What to do |
- A) List each distinct username that posted in the forum thread below.
- B) Find every line in the rows below that contains the string "this", and copy each of those lines.

# OrangePi PC (allwinner h3)



## SergeSJ (Dec 9, 2015)

Please help with the installation of FreeBSD on the OrangePi PC


----------



## SirDice (Dec 9, 2015)

https://wiki.freebsd.org/FreeBSD/arm


----------



## SergeSJ (Dec 9, 2015)

I did not find the information on this link https://wiki.freebsd.org/FreeBSD/arm for Allwinner H3, only Allwinner A10/A20.
I do not understand how to create a boot exactly for Allwinner H3.


----------



## SirDice (Dec 9, 2015)

I'm not sure if the Allwinner H3 is supported so this may or may not work. But a good starting point would probably be to follow the instructions for a "regular" Raspberry Pi.


----------



## SergeSJ (Dec 9, 2015)

Thank you, I have read the instructions for a Raspberry Pi, they broadcom processors. As far as I understand the boot on Allinner H3 is very different from even their series A10 / A20. Therefore, the question asked in this forum, maybe someone else has achievements for Allwinner H3.


----------



## protocelt (Dec 9, 2015)

You could also ask this question on the ARM mailing list: https://lists.freebsd.org/mailman/listinfo/freebsd-arm


----------



## SergeSJ (Dec 9, 2015)

Thank you. I posted a question on the freebsd-arm mailing list.


----------



## ronaldlees (Dec 10, 2015)

The H3 looks interesting, and is a little faster than the A10/A20 cubie stuff (1.2 GHz).  They're calling it a "budget entry" targeted to home entertainment.  Anyway, it looks like the SDK for the H3 was released only a few months ago, so it'll probably be a little while before the "FreeBSD BSF" port stuff can be put together.  If you're in a hurry, NetBSD usually manages to get a machine port assembled before your morning pancakes are done. Someone here needs to hire those guys.


----------

Material supplied |

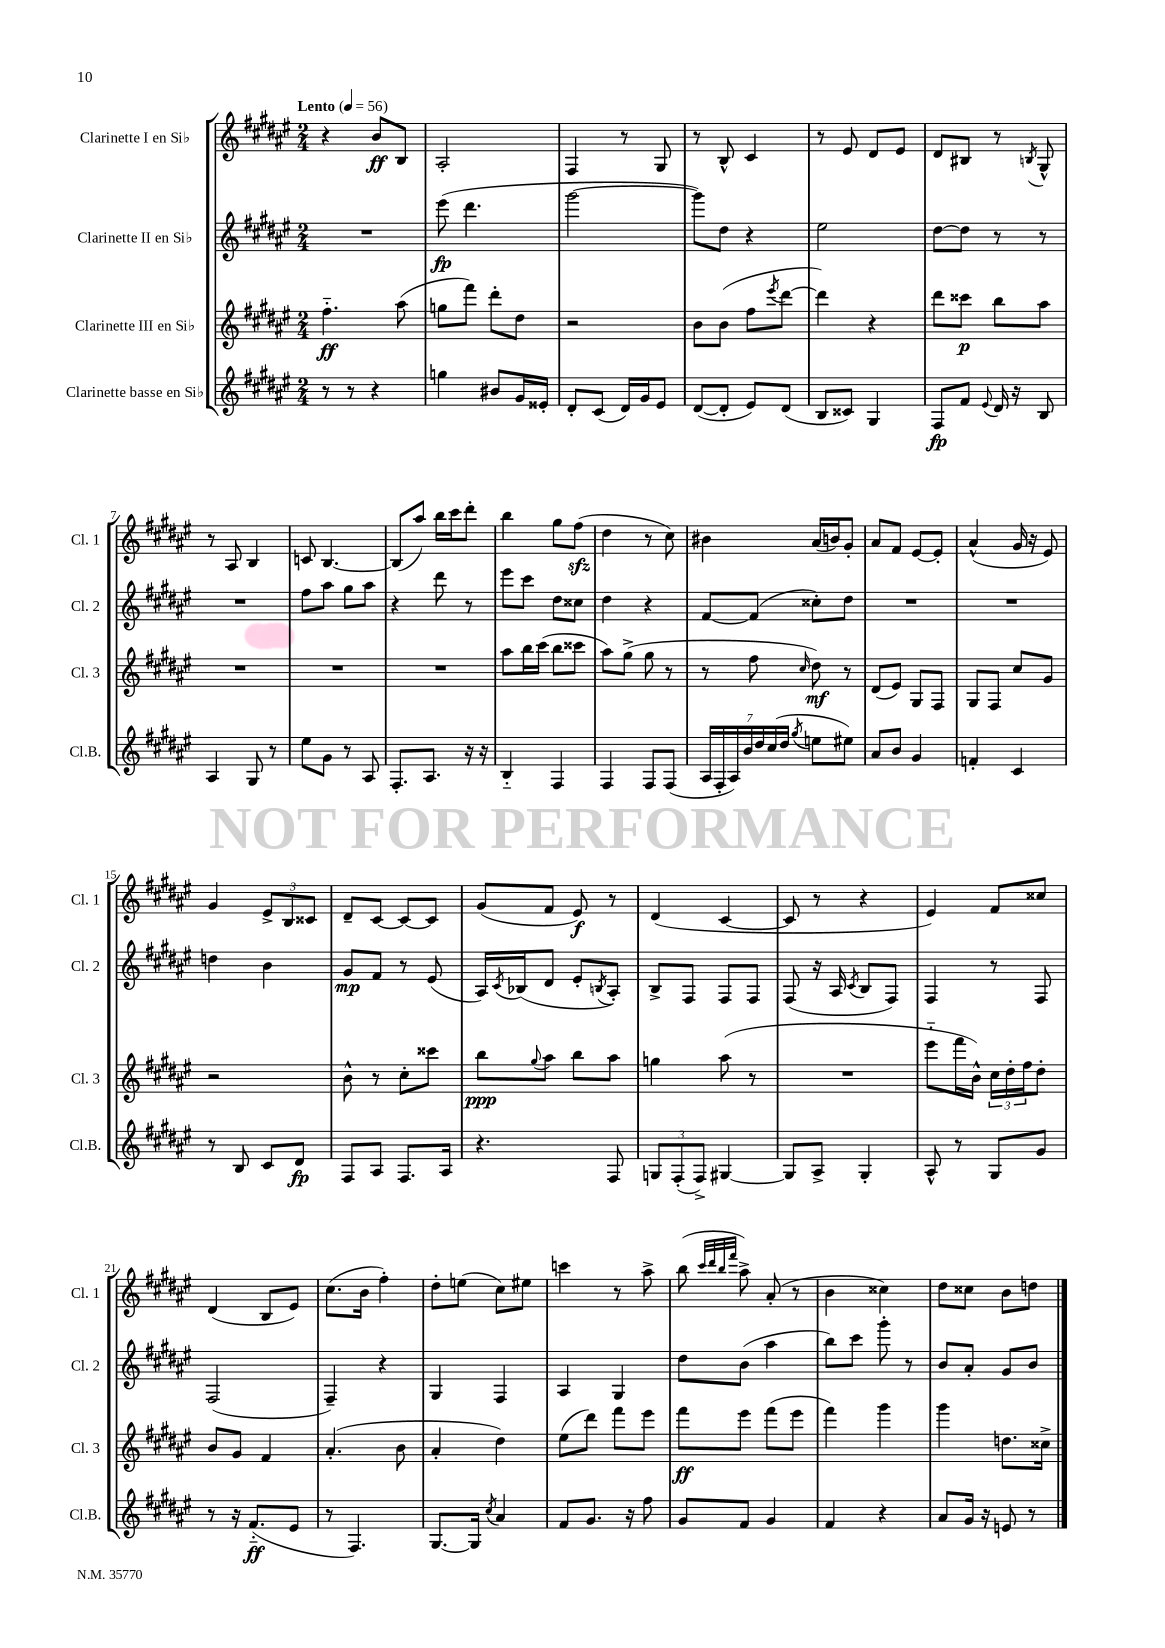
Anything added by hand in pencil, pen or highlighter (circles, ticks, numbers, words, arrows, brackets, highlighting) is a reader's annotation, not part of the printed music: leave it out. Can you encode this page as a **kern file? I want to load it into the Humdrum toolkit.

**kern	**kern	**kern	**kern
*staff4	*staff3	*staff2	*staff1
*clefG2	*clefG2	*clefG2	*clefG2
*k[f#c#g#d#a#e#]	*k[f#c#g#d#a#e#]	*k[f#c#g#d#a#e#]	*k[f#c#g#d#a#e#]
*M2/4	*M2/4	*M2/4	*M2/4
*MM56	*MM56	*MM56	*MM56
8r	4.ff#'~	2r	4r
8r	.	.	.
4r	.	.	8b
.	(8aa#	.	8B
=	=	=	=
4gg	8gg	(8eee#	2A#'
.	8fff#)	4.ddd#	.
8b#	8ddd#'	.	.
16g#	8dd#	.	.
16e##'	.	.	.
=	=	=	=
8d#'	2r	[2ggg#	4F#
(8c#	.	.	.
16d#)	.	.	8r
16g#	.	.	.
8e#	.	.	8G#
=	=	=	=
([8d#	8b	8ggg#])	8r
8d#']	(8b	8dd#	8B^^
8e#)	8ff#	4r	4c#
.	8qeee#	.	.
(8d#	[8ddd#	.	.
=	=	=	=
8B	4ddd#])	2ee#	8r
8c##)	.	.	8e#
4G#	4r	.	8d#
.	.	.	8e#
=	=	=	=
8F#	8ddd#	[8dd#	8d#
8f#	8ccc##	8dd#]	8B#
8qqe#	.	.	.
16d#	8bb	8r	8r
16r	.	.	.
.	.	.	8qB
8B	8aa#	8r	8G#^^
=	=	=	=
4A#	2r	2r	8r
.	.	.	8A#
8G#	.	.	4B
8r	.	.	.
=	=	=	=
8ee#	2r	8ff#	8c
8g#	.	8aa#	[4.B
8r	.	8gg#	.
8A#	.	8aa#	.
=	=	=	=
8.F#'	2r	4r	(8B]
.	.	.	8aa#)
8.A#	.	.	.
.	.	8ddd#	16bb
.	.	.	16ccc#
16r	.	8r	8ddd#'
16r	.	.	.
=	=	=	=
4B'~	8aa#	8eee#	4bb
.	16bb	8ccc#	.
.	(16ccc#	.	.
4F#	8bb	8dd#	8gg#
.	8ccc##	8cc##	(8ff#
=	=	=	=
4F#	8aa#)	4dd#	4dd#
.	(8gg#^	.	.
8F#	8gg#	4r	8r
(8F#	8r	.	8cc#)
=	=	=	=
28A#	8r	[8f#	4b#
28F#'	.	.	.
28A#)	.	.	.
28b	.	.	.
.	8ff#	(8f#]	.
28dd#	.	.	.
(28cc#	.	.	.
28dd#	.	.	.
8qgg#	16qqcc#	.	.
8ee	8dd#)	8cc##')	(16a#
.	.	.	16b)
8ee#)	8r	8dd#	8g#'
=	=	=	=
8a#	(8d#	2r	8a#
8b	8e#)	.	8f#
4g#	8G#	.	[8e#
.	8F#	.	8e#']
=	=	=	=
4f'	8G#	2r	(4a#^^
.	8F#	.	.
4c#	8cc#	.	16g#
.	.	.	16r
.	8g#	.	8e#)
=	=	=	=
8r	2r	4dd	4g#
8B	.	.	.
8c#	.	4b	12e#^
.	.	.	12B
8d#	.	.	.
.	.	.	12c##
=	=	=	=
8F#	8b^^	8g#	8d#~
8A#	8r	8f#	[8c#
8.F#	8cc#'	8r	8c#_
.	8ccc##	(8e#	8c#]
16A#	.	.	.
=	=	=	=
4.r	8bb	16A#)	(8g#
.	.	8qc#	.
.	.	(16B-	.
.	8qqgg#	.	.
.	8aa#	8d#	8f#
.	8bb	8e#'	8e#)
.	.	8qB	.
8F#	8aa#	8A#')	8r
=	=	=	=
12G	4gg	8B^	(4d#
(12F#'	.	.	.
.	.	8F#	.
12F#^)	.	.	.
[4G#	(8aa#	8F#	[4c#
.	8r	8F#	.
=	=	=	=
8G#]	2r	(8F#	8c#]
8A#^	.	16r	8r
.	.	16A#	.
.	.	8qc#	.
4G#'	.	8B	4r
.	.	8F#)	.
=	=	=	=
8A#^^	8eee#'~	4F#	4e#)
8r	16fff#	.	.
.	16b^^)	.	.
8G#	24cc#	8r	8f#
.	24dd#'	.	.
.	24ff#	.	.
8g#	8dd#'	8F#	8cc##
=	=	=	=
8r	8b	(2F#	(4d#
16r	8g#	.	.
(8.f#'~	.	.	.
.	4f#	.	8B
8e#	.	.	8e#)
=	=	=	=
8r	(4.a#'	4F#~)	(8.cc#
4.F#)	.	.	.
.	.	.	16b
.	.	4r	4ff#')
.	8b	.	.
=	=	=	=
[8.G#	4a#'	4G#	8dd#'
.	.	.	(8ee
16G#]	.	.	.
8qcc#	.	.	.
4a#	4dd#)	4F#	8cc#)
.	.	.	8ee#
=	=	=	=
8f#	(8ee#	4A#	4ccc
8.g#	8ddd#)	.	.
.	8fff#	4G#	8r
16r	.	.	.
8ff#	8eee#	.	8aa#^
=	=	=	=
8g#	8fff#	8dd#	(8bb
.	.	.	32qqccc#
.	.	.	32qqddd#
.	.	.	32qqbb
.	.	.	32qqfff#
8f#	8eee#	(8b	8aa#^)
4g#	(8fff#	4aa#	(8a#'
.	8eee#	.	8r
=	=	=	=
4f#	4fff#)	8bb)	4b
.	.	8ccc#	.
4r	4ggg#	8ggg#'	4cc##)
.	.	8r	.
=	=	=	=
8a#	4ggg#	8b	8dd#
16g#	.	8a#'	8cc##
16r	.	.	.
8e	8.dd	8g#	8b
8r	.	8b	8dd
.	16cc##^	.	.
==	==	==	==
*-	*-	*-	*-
...
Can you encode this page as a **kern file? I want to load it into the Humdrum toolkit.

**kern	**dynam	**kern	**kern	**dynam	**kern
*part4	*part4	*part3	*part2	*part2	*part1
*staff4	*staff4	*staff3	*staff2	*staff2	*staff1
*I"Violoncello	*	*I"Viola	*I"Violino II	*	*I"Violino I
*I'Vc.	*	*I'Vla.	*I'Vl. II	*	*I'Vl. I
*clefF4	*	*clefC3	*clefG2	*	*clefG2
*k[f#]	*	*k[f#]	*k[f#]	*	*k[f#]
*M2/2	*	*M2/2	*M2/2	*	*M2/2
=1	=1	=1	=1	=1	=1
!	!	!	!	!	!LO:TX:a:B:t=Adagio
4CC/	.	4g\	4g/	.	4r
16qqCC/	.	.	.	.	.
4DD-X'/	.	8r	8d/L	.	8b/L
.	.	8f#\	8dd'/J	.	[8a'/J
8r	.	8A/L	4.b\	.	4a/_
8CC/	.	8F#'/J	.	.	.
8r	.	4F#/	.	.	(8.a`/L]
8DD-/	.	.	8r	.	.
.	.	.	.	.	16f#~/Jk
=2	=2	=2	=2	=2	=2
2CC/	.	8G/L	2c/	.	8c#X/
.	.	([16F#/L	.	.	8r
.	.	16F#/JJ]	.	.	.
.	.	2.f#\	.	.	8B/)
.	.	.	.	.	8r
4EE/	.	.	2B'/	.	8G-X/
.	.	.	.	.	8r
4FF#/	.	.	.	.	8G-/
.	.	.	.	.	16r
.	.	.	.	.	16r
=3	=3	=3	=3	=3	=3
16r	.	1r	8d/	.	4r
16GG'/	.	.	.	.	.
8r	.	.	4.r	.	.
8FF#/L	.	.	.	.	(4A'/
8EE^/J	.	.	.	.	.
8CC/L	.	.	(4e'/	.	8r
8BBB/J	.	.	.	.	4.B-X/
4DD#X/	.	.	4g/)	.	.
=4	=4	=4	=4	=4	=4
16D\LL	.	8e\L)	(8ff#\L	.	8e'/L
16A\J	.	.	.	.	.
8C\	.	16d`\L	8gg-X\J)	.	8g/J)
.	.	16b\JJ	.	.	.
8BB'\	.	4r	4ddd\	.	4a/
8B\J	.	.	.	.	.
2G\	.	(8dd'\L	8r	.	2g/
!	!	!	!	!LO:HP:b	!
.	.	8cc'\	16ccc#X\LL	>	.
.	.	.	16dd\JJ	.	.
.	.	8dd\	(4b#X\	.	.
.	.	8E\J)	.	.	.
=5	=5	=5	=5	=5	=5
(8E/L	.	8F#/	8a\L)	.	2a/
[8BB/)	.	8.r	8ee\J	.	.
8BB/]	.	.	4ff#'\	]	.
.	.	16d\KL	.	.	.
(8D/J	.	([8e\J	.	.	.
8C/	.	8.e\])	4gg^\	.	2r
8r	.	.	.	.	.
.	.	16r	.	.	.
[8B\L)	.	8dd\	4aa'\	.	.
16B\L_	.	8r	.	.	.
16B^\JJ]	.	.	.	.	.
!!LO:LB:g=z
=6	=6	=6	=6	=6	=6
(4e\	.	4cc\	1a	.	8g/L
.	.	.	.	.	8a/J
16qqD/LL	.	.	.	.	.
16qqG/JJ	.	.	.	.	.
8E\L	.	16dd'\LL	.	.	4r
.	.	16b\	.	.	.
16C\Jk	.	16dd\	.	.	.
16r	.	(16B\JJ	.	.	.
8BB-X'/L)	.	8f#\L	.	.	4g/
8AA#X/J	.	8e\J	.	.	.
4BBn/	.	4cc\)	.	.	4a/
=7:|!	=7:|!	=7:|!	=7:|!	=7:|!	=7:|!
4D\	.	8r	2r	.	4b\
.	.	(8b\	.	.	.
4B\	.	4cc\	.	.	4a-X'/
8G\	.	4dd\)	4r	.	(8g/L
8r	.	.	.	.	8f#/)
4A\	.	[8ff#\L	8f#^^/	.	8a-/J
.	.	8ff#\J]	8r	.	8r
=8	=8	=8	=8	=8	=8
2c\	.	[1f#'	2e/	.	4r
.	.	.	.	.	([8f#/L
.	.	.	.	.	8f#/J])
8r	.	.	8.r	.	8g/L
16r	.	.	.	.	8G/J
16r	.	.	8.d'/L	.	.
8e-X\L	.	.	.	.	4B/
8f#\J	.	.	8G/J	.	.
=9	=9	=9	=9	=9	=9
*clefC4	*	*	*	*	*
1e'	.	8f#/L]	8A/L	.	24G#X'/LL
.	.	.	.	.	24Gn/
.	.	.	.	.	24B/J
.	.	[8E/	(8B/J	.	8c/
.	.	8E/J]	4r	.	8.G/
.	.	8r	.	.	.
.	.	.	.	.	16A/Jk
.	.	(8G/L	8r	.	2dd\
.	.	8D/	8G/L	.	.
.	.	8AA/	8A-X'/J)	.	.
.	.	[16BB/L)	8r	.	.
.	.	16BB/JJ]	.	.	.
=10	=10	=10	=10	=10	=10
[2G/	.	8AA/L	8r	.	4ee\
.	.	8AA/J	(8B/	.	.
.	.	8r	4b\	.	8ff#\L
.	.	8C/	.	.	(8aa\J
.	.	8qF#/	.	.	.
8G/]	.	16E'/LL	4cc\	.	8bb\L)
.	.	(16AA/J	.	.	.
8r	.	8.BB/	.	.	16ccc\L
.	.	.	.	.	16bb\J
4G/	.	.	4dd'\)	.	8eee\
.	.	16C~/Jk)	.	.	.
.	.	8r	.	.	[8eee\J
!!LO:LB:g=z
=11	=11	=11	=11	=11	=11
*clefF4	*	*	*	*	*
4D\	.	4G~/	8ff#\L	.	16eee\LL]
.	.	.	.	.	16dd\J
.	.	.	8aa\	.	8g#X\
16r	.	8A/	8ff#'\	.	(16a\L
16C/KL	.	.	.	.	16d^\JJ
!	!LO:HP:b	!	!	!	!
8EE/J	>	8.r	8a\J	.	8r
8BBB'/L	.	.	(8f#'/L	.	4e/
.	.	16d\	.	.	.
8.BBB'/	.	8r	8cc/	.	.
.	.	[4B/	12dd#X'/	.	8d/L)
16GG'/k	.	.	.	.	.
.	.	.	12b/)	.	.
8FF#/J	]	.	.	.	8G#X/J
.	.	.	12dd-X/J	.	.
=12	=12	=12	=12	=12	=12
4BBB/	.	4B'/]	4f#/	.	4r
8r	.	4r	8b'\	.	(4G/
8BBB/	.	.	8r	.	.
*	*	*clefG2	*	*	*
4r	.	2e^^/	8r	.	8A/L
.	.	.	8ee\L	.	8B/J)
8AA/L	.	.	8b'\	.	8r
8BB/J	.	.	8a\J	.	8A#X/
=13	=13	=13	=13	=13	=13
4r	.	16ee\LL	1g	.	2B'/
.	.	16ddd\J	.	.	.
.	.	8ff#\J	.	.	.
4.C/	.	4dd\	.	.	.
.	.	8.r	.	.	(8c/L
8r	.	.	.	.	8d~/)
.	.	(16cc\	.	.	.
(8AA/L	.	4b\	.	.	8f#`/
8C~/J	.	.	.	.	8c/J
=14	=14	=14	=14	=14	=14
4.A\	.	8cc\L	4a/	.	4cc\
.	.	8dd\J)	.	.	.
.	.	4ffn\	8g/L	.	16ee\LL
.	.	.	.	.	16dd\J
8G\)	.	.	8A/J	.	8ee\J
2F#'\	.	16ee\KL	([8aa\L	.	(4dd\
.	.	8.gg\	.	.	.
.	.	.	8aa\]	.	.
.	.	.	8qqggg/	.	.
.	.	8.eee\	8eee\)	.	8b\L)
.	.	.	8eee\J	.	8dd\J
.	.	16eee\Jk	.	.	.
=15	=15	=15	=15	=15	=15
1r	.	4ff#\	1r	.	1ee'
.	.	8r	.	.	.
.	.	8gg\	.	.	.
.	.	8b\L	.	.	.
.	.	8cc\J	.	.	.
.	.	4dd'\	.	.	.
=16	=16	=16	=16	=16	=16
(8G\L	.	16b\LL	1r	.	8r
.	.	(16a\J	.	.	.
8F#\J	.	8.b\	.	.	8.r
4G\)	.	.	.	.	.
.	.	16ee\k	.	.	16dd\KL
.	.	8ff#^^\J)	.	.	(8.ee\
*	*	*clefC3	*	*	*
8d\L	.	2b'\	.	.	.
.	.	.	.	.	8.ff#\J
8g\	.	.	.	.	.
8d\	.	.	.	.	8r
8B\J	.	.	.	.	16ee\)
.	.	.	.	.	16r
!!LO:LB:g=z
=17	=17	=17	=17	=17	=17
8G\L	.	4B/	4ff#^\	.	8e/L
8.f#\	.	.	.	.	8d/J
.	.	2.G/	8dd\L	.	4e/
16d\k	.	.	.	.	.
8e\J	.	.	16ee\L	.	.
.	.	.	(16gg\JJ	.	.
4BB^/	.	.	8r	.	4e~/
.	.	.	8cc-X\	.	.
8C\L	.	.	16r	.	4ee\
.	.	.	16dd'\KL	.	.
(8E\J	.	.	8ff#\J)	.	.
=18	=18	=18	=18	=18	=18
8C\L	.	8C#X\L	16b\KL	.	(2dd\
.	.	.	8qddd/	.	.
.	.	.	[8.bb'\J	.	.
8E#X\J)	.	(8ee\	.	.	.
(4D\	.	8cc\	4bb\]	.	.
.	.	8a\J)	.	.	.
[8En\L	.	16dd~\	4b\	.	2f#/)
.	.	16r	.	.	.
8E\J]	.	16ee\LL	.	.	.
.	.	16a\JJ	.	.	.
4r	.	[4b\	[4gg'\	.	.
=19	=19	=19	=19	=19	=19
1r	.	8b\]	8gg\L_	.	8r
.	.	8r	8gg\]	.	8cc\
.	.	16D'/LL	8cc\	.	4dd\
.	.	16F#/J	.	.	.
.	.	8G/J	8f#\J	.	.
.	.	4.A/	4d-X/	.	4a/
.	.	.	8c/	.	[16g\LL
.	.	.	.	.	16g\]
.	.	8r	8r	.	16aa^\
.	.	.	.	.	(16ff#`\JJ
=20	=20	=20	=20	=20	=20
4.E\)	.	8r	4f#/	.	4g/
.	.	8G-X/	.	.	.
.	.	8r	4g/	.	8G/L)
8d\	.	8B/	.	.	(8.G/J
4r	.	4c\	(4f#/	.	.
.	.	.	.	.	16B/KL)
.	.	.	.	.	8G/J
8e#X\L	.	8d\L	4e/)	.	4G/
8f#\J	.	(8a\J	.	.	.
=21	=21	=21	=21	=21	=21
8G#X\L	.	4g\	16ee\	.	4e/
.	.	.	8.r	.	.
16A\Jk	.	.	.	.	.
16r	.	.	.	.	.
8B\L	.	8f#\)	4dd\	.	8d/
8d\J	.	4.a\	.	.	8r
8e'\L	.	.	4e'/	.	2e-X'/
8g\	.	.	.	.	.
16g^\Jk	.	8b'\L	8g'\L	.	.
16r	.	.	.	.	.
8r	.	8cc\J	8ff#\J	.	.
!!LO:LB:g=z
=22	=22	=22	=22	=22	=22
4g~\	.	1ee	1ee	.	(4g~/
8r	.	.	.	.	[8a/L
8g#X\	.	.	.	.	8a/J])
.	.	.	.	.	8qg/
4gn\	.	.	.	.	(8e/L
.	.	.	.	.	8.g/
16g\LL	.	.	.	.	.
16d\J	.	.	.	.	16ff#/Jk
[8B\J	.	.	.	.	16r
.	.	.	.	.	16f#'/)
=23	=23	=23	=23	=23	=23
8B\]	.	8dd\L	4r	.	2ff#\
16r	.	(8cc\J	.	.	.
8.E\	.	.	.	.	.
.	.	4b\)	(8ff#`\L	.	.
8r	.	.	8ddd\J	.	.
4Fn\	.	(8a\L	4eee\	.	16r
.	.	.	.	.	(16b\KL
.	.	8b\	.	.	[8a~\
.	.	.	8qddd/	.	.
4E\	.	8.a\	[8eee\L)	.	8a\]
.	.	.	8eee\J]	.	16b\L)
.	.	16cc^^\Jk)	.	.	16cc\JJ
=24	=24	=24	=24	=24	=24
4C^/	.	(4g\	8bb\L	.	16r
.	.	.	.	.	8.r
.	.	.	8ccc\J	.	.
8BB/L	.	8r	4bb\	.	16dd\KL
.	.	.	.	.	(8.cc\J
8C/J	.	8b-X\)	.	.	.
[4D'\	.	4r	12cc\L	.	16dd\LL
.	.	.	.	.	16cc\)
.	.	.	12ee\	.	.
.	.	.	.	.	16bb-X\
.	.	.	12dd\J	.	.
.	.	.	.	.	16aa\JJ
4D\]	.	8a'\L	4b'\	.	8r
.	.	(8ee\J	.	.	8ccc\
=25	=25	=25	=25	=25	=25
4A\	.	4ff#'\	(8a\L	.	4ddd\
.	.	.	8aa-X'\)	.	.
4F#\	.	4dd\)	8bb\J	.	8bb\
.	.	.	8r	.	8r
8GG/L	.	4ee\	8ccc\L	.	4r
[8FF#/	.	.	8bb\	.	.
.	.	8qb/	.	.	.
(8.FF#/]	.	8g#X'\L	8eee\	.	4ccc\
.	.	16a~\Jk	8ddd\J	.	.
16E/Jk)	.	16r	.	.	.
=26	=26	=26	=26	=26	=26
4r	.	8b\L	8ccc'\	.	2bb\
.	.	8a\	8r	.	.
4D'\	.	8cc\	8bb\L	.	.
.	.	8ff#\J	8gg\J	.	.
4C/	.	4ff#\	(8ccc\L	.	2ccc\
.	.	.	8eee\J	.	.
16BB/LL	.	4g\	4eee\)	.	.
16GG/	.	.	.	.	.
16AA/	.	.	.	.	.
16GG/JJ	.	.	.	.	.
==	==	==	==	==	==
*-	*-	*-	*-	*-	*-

Written answers |
- A)
SergeSJ
SirDice
protocelt
ronaldlees

- B)
Anything added by hand in pencil, pen or highlighter (circles, ticks, numbers, words, arrows, brackets, highlighting) is a reader's annotation, not part of the printed music: leave it out. Can you encode this page as a **kern file? I want to load it into the Humdrum toolkit.
Can you encode this page as a **kern file? I want to load it into the Humdrum toolkit.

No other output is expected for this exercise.